EasyJet heeft naar voren gebracht dat:
- de aankondiging door VNV van onvoorspelbare acties veel onzekerheid veroorzaakt bij passagiers;
- door de stakingen op 1 en 11 augustus 2016 respectievelijk 16 en 14 vluchten zijn geannuleerd waardoor ook andere vluchten zijn vervallen;
- door de onvoorspelbare stakingen de passagiers disproportioneel hard geraakt zouden worden omdat zij te laat op hun vakantiebestemming aankomen of te laat thuiskomen, zeker in het geval van vluchten (zoals met bestemming van of vanaf Rhodos) die maar twee keer per week plaatsvinden.
VNV meent dat deze feiten en omstandigheden niet opwegen tegen het fundamentele recht van VNV en haar leden om acties zoals de onderhavige te voeren. VNV heeft erkend dat de voorgenomen stakingen nadelige gevolgen zouden hebben gehad voor een beperkt aantal passagiers, maar meent dat die inherent zijn aan het stakingsmiddel en niet van dien aard en omvang zijn dat beperking van het stakingsrecht van VNV en de ‘AMS-based’ piloten dringend maatschappelijk noodzakelijk is.
3.15
Naar het voorlopige oordeel van het hof heeft EasyJet voldoende aannemelijk gemaakt dat stakingen gedurende de weekeinden in augustus en het eerste weekeinde van september 2016 grote gevolgen zouden hebben gehad voor de passagiers. Het betreft de weekeinden van de zomervakantie met aanhoudende vakantiedrukte. Het is juist in die weekeinden dat vakantiegangers hun vluchten boeken naar of van hun vakantiebestemmingen.
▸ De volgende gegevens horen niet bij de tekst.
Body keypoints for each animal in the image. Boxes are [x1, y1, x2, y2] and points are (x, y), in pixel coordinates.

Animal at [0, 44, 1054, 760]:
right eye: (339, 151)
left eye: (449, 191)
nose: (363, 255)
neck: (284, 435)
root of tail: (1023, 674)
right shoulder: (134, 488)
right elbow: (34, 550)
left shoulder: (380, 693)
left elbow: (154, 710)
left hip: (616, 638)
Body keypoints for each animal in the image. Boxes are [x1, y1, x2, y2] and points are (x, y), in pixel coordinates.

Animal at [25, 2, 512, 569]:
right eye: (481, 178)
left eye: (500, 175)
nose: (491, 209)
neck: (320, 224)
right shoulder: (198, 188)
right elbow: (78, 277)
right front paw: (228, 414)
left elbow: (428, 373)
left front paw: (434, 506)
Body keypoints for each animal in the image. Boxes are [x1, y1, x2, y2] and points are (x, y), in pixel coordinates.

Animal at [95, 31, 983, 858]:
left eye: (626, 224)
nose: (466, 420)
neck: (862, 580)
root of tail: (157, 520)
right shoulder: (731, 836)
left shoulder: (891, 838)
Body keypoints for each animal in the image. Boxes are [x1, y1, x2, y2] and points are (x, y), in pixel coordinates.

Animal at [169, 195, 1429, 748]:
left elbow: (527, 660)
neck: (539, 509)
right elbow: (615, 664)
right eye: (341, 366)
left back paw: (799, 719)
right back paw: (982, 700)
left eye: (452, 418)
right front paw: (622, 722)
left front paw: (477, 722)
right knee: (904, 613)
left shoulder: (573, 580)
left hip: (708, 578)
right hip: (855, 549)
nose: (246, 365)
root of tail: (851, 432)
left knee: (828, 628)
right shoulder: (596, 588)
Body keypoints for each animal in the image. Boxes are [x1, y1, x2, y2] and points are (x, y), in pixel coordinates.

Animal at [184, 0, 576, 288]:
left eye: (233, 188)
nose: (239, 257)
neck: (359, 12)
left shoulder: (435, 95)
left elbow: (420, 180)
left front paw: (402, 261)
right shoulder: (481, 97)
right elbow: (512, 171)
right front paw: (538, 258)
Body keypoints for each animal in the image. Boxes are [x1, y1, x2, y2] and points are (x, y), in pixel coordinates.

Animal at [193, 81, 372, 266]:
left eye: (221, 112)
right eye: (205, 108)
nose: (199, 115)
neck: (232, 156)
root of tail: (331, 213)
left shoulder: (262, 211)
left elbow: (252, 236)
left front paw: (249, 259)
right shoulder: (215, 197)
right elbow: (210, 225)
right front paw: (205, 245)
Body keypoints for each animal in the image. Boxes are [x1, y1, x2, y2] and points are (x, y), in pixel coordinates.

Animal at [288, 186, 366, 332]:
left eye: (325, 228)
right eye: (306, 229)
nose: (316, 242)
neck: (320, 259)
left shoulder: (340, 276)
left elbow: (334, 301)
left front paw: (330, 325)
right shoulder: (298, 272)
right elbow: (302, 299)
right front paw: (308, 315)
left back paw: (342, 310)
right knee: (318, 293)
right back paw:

EasyJet heeft toegelicht dat door de voorgenomen stakingen niet slechts de vakantiereizigers van en naar Schiphol maar ook van en naar andere buitenlandse vliegvelden getroffen zouden worden, omdat EasyJet geen eenzijdige retourvluchten, maar (zogeheten) ‘W-trianglevluchten’ van en naar 3 tot 4 bestemmingen per vlucht, vliegt. Als gevolg daarvan zou het vervallen van een vlucht vanuit Amsterdam leiden tot een veelvoud van vervallen vluchten van vakantiegangers vanuit de andere bestemmingen van de desbetreffende vlucht waardoor, vanwege de doorgaans hoge bezettingsgraad van de vliegtuigen van EasyJet, veel passagiers in hun vakantieplannen en -afspraken getroffen zouden worden. Deze, bij de stakingen op 1 en 11 augustus 2016 gebleken nadelige gevolgen voor veel passagiers, en hun belang om hun vakantieplannen uit te voeren, brengen in dit geval met zich dat het maatschappelijk gezien, dringend noodzakelijk was om VNV te verbieden gedurende vier drukke vakantieweekeinden in de maanden augustus en september 2016 telkens, vanaf vrijdag 06:00 uur tot zondag 23:59 uur te staken en/of het werk te onderbreken.
3.16
Gelet op hetgeen hiervoor onder 3.15 is overwogen behoeft de vraag of destijds sprake was van een algemeen bekende recent ingetreden terreurdreiging geen verdere bespreking meer.
3.17
De slotsom is dat de grieven falen. Het vonnis zal worden bekrachtigd en VNV zal als in het ongelijk gestelde partij worden verwezen in de kosten van het geding in hoger beroep.

4.Beslissing

Het hof:
bekrachtigt het vonnis waarvan beroep;
veroordeelt VNV in de kosten van het geding in hoger beroep, tot op heden aan de zijde van EasyJet begroot op € 718,- voor griffierecht en € 1.788,00 voor salaris advocaat;
verklaart deze kostenveroordeling uitvoerbaar bij voorraad.
Dit arrest is gewezen door mrs. H.M.M. Steenberghe, W.H.F.M. Cortenraad en M.L.D. Akkaya en door de rolraadsheer in het openbaar uitgesproken op 6 februari 2018.

Voetnoten

1.Zie de website genoemd in 3.7 van dit arrest.